Floating Point & Rounding

01. Non-Integer Numbers

In standard binary, we handle integers easily (unsigned or two's complement). But what about 3.1415 or 0.005? In base 10 (Decimal), digits to the right of the dot represent powers of 1/10 ($10^{-1}, 10^{-2}$...).

In Binary (base 2), we do the same. Digits to the right of the binary point represent powers of 1/2 ($2^{-1}, 2^{-2}$...).

... $2^2$ | $2^1$ | $2^0$ . $2^{-1}$ | $2^{-2}$ | $2^{-3}$ ...

There are two main ways to handle this in computer architecture:

Fixed Point

We lock the decimal point at a specific column (e.g., the last 4 bits are always fractions).
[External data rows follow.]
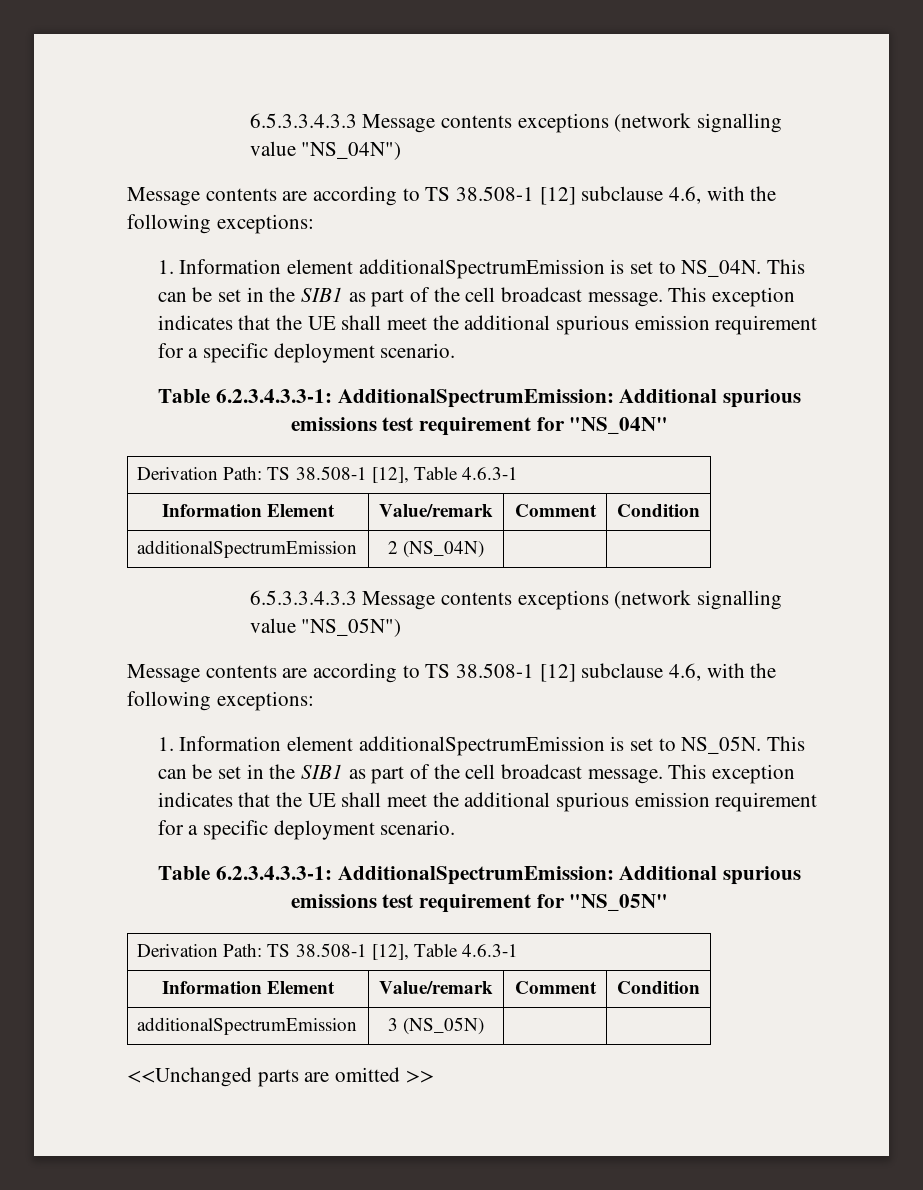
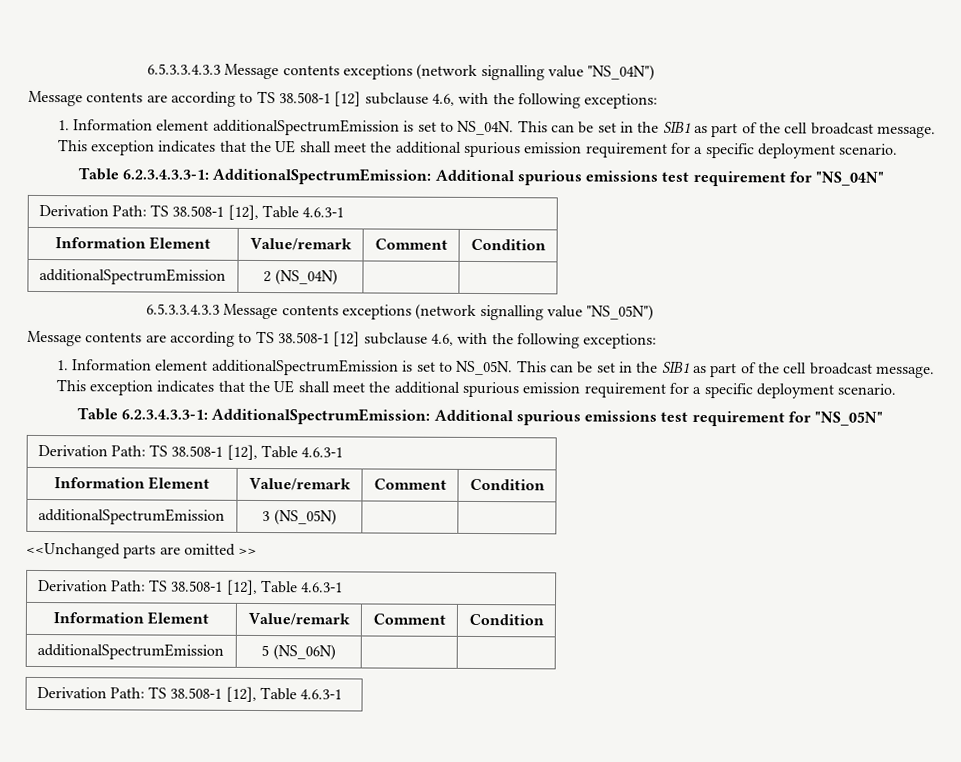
(434, 1076) none -> [37,579,344,595] [52,611,210,625] [247,612,350,626] [372,613,446,625] [468,613,544,626] [36,642,224,660] [261,644,336,661] [36,686,343,702] // Derivation Path: TS 38.508-1 [12], Table 4.6.3-1 // Information Element | Value/remark | Comment | Condition // additionalSpectrumEmission | 5 (NS_06N) | | // Derivation Path: TS 38.508-1 [12], Table 4.6.3-1

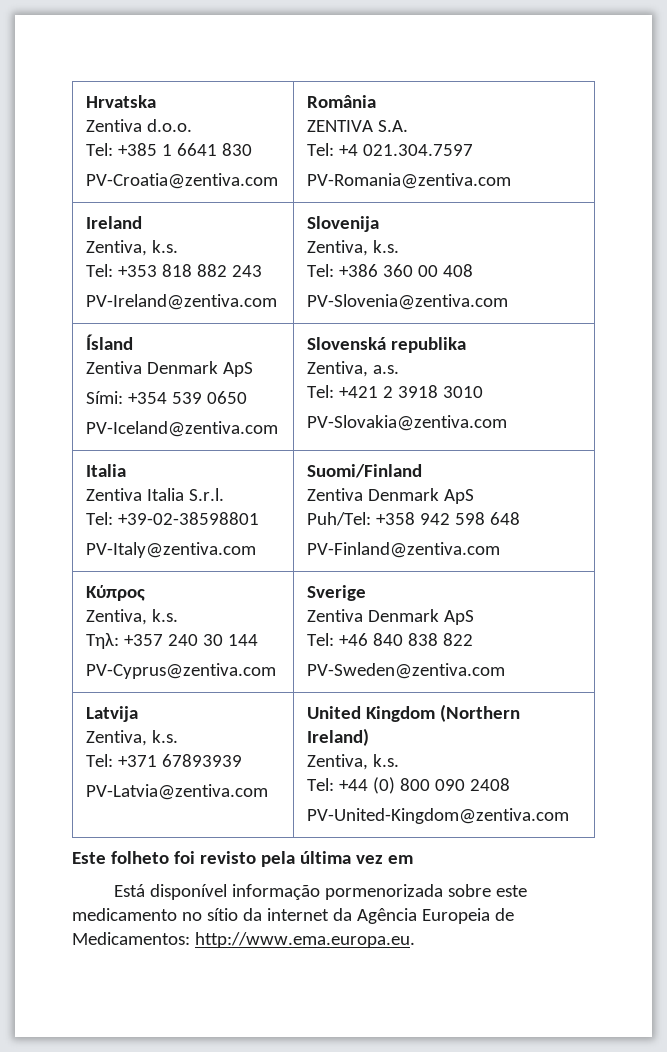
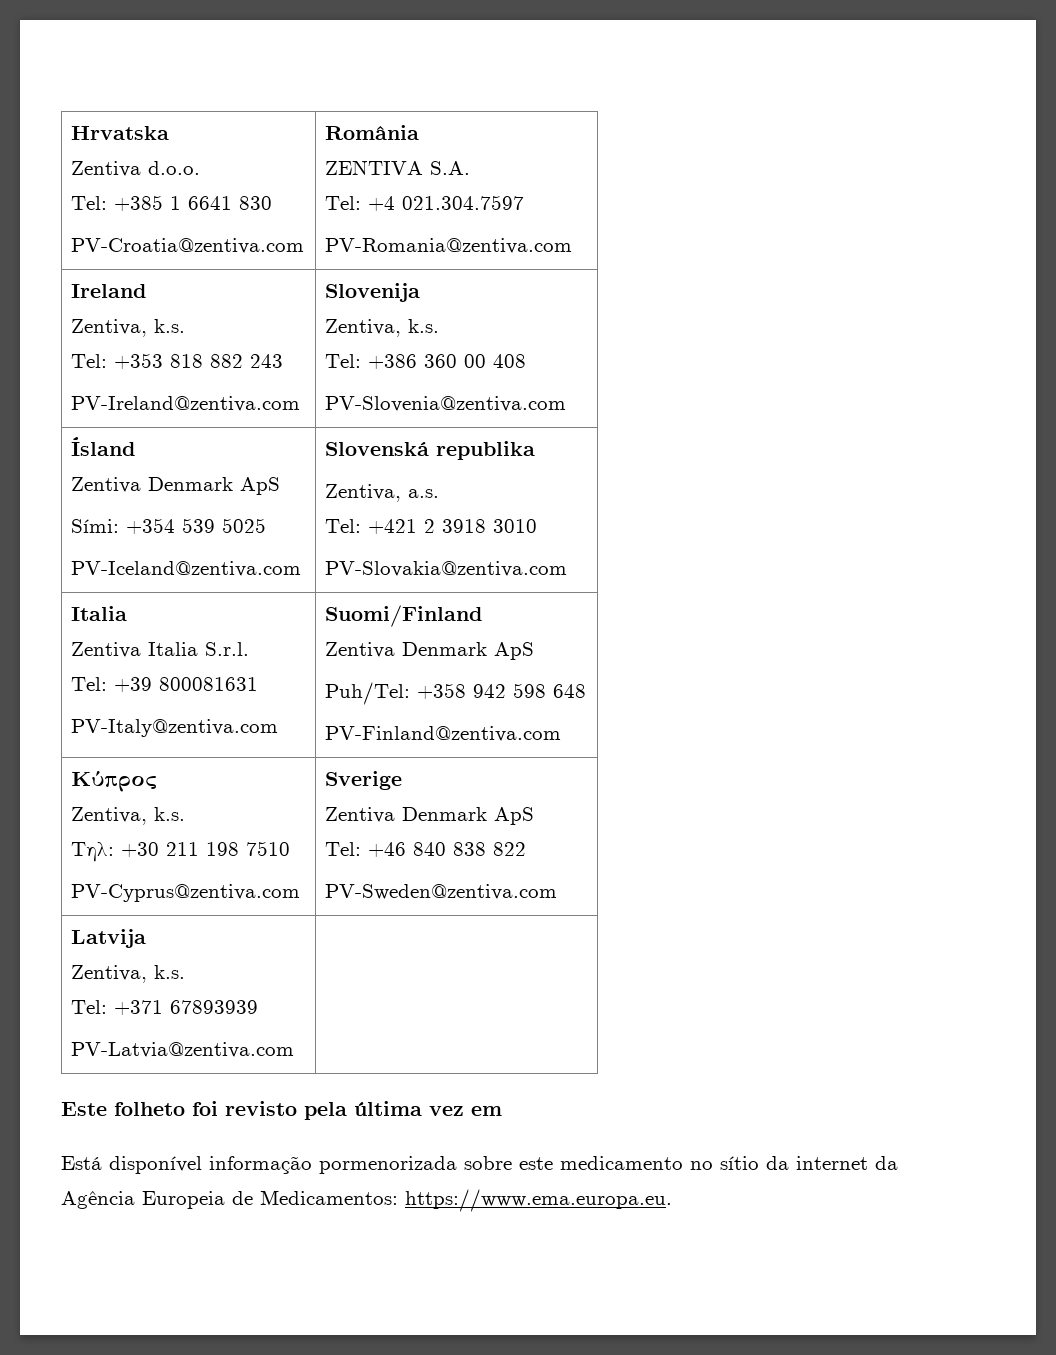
[207,391,248,404] 0650 -> [222,518,267,533] 5025
[118,512,260,525] +39-02-38598801 -> [114,677,259,692] +39 800081631
[124,634,259,646] +357 240 30 144 -> [121,841,291,857] +30 211 198 7510
[307,704,521,722] [307,728,370,746] [307,754,400,770] [307,777,511,794] [307,808,570,824] United Kingdom (Northern Ireland) // Zentiva, k.s. // Tel: +44 (0) 800 090 2408 // PV-United-Kingdom@zentiva.com -> (295, 1050) none
[194,932,415,948] http://www.ema.europa.eu. -> [405,1189,672,1212] https://www.ema.europa.eu.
PRO: Simple math and logic.
CON: Inflexible. You lose range. If you need tiny numbers, you can't have huge numbers.

Floating Point (IEEE 754)

The decimal point "floats" using scientific notation ($1.xxx \times 2^{exp}$).

PRO: Huge dynamic range (tiny to massive).
CON: More complex hardware; precision varies based on magnitude.

02. Anatomy of IEEE 754

We will use the Hypothetical 8-Bit Model from your text to explain the standard 32-bit format. It divides bits into three distinct groups:

1 Sign Bit (1 bit): 0 = Positive, 1 = Negative.
2 Exponent (4 bits): Determines the scale (moving the dot). It uses a Bias of 7.
Actual Exp = BinaryValue - 7
3 Significand (3 bits): The precision. It assumes a leading "1" before the dot.
Value = 1.0 + bits

Value = $(-1)^S \times (1 + \text{Signif}) \times 2^{(Exp - 7)}$

03. Interactive Bit Lab

Click the bits below to flip them (0/1) and see how the floating point value is calculated in real-time. This models the 8-bit example.

SIGN BIT

Positive (+)

EXPONENT (Bias 7)

2^0

SIGNIFICAND (1.xxx)

1.0

Calculation:

Try These Text Examples:

Example 1 (1.0): 0 0111 000 (Exp is 7-7=0, Mantissa is 0)
Example 2 (1.875): 0 0111 111 (Exp is 0, Mantissa is 0.875)
Example 3 (-3.0): 1 1000 100 (Sign -, Exp 8-7=1, Mantissa 0.5)

04. Rounding Error

Because we have finite bits (8 in our model, 32 in standard), we cannot represent every number on the infinite number line. We can only store specific "dots".

Key Concept: The gaps between representable numbers get larger as the numbers get bigger.

Near Zero, accuracy is high (dense dots). At high magnitudes, accuracy drops (sparse dots).

0 ← Value Magnitude → MAX

With IEEE 754 (32-bit), the max rounding error is approx 0.000006%. Sufficient for engineering, but dangerous if you ignore it in high-precision comparison logic.